Transcribed page contents:

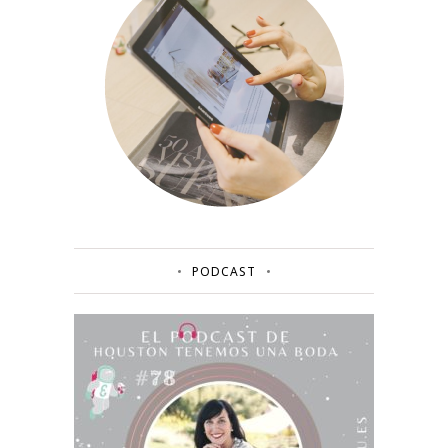
PODCAST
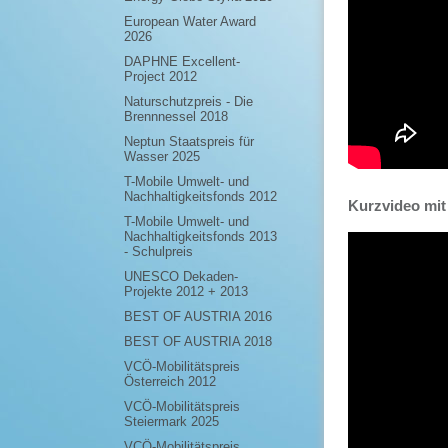
European Water Award
2026
DAPHNE Excellent-
Project 2012
Naturschutzpreis - Die
Brennnessel 2018
Neptun Staatspreis für
Wasser 2025
T-Mobile Umwelt- und
Nachhaltigkeitsfonds 2012
Kurzvideo mit
T-Mobile Umwelt- und
Nachhaltigkeitsfonds 2013
- Schulpreis
UNESCO Dekaden-
Projekte 2012 + 2013
BEST OF AUSTRIA 2016
BEST OF AUSTRIA 2018
VCÖ-Mobilitätspreis
Österreich 2012
VCÖ-Mobilitätspreis
Steiermark 2025
VCÖ-Mobilitätspreis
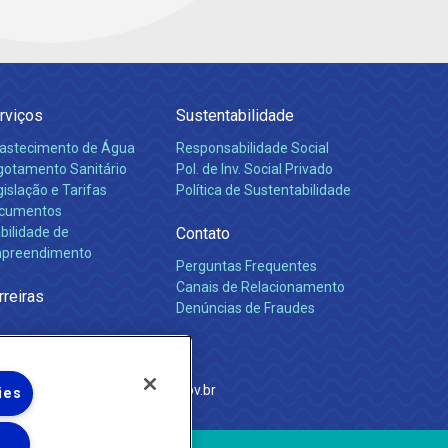
rviços
Sustentabilidade
astecimento de Água
Responsabilidade Social
gotamento Sanitário
Pol. de Inv. Social Privado
islação e Tarifas
Política de Sustentabilidade
cumentos
bilidade de
Contato
preendimento
Perguntas Frequentes
Canais de Relacionamento
rreiras
Denúncias de Fraudes
e Janeiro
com
·
http://www.agenersa.rj.gov.br
ies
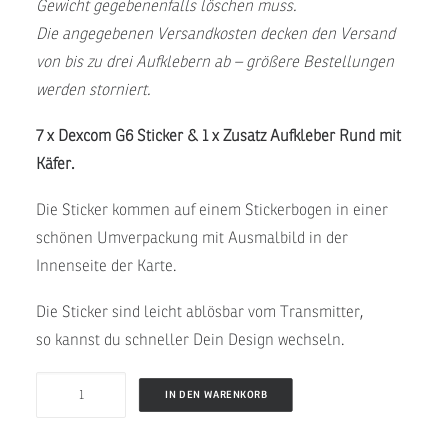
Gewicht gegebenenfalls löschen muss.
Die angegebenen Versandkosten decken den Versand
von bis zu drei Aufklebern ab – größere Bestellungen
werden storniert.
7 x Dexcom G6 Sticker & 1 x Zusatz Aufkleber Rund mit
Käfer.
Die Sticker kommen auf einem Stickerbogen in einer
schönen Umverpackung mit Ausmalbild in der
Innenseite der Karte.
Die Sticker sind leicht ablösbar vom Transmitter,
so kannst du schneller Dein Design wechseln.
KÄFER
IN DEN WARENKORB
-
Dexcom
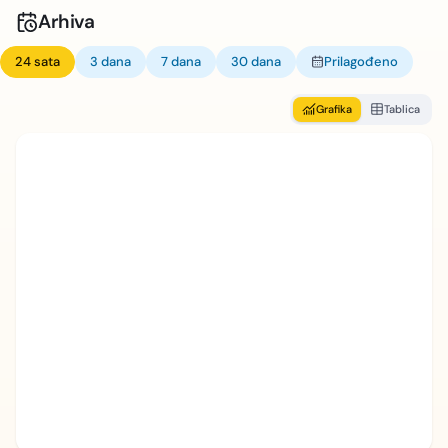
Arhiva
24 sata
3 dana
7 dana
30 dana
Prilagođeno
Grafika
Tablica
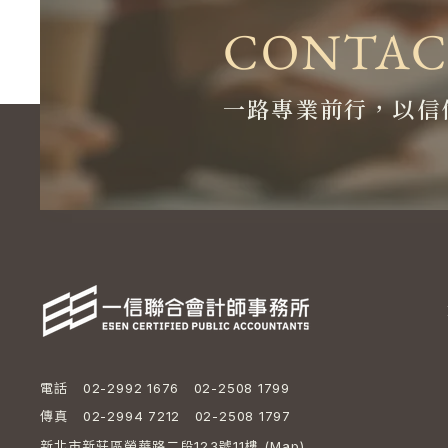
CONTAC
一路專業前行，以信
電話
02-2992 1676 02-2508 1799
傳真
02-2994 7212 02-2508 1797
新北市新莊區榮華路二段123號11樓 (
Map
)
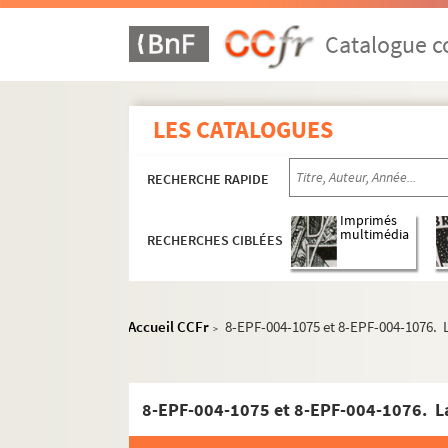
Catalogue co
LES CATALOGUES
RECHERCHE RAPIDE
Imprimés
multimédia
RECHERCHES CIBLÉES
Accueil CCFr
8-EPF-004-1075 et 8-EPF-004-1076. L
>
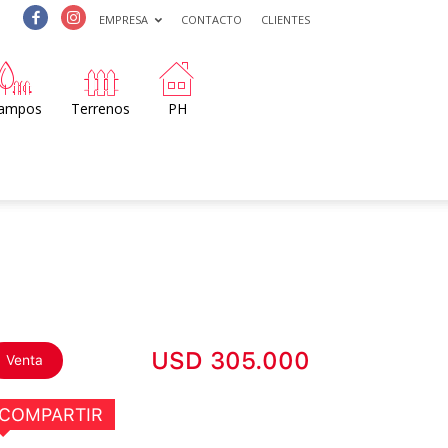
EMPRESA
CONTACTO
CLIENTES
ampos
Terrenos
PH
USD 305.000
Venta
COMPARTIR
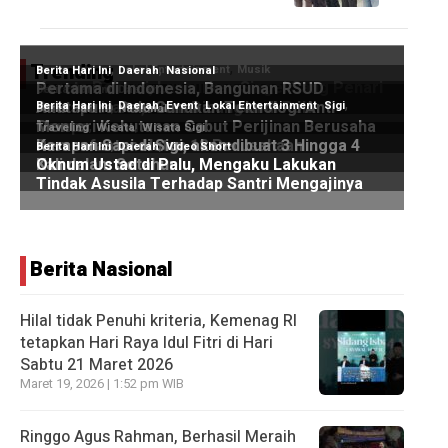
Trending
Berita Nasional
Hilal tidak Penuhi kriteria, Kemenag RI
tetapkan Hari Raya Idul Fitri di Hari
Sabtu 21 Maret 2026
Maret 19, 2026 | 1:52 pm WIB
Ringgo Agus Rahman, Berhasil Meraih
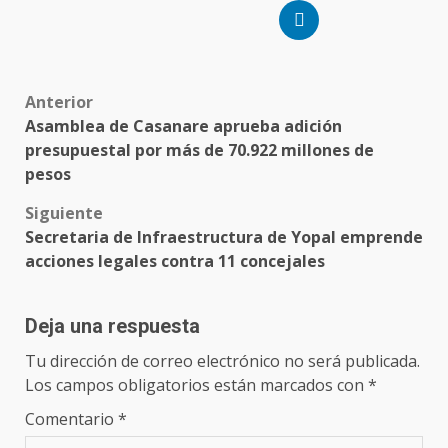
Anterior
Asamblea de Casanare aprueba adición
presupuestal por más de 70.922 millones de
pesos
Siguiente
​Secretaria de Infraestructura de Yopal emprende
acciones legales contra 11 concejales
Deja una respuesta
Tu dirección de correo electrónico no será publicada.
Los campos obligatorios están marcados con
*
Comentario
*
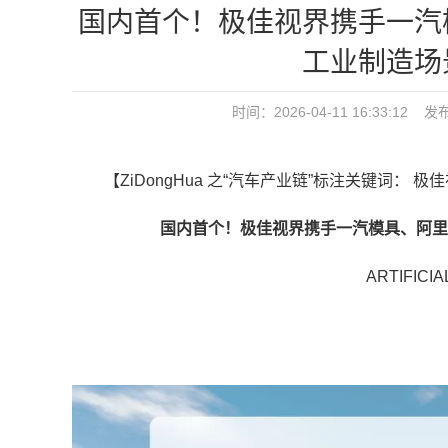
国内首个！极佳视界携手一汽
工业制造场
时间：2026-04-11 16:33:1
【ZiDongHua 之“汽车产业链”标注关键词： 极
国内首个！极佳视界携手一汽模具、阿里云
ARTIFICIAL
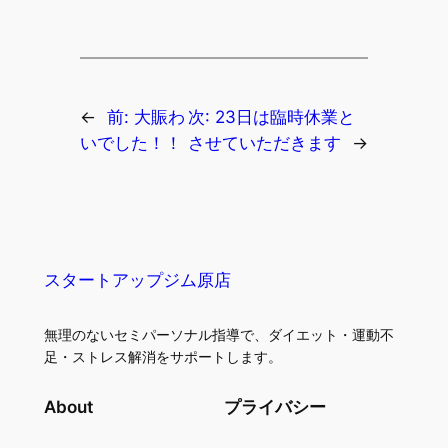
←
前:
大賑わ
次:
23日は臨時休業と
いでした！！
させていただきます
→
スタートアップジム原店
無理のないセミパーソナル指導で、ダイエット・運動不
足・ストレス解消をサポートします。
About
プライバシー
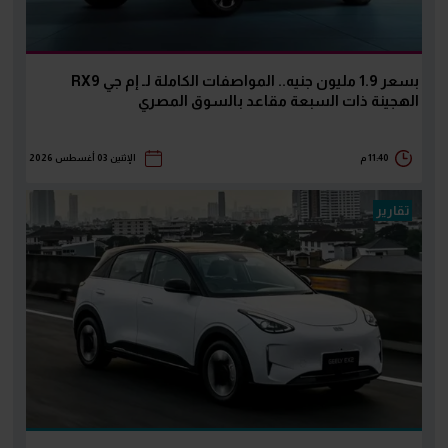
بسعر 1.9 مليون جنيه.. المواصفات الكاملة لـ إم جي RX9
الهجينة ذات السبعة مقاعد بالسوق المصري
11:40 م
الإثنين 03 أغسطس 2026
تقارير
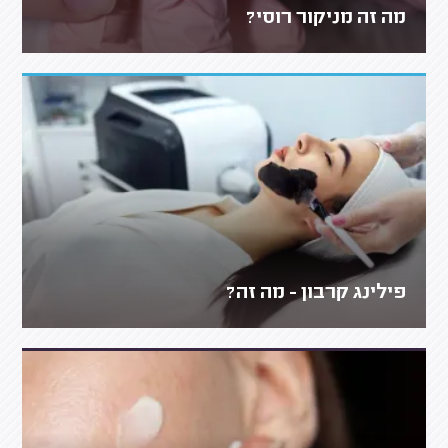
מה זה מניקור רוסי?
פילינג קרבון - מה זה?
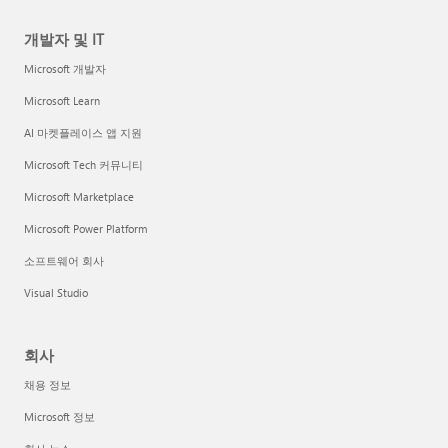
개발자 및 IT
Microsoft 개발자
Microsoft Learn
AI 마켓플레이스 앱 지원
Microsoft Tech 커뮤니티
Microsoft Marketplace
Microsoft Power Platform
소프트웨어 회사
Visual Studio
회사
채용 정보
Microsoft 정보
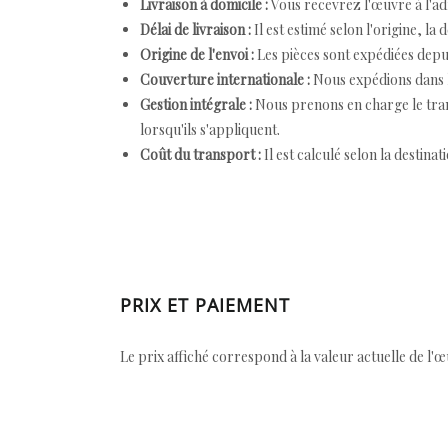
Livraison à domicile :
Vous recevrez l'œuvre à l'ad
Délai de livraison :
Il est estimé selon l'origine, la 
Origine de l'envoi :
Les pièces sont expédiées depuis
Couverture internationale :
Nous expédions dans l
Gestion intégrale :
Nous prenons en charge le trans
lorsqu'ils s'appliquent.
Coût du transport :
Il est calculé selon la destinat
PRIX ET PAIEMENT
Le prix affiché correspond à la valeur actuelle de l'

- WORK INSTRUCTIONS
Please substitute "Microsoft Docs" for "Microsoft Learn" in the entries, starting with the line with "מה זה מניקור רוסי?" and going on through the line with "Microsoft 정보". Leave the pictures out of your answer and keep everything else the same.

- TASK RESPONSE
מה זה מניקור רוסי?
פילינג קרבון - מה זה?
개발자 및 IT
Microsoft 개발자
Microsoft Docs
AI 마켓플레이스 앱 지원
Microsoft Tech 커뮤니티
Microsoft Marketplace
Microsoft Power Platform
소프트웨어 회사
Visual Studio
회사
채용 정보
Microsoft 정보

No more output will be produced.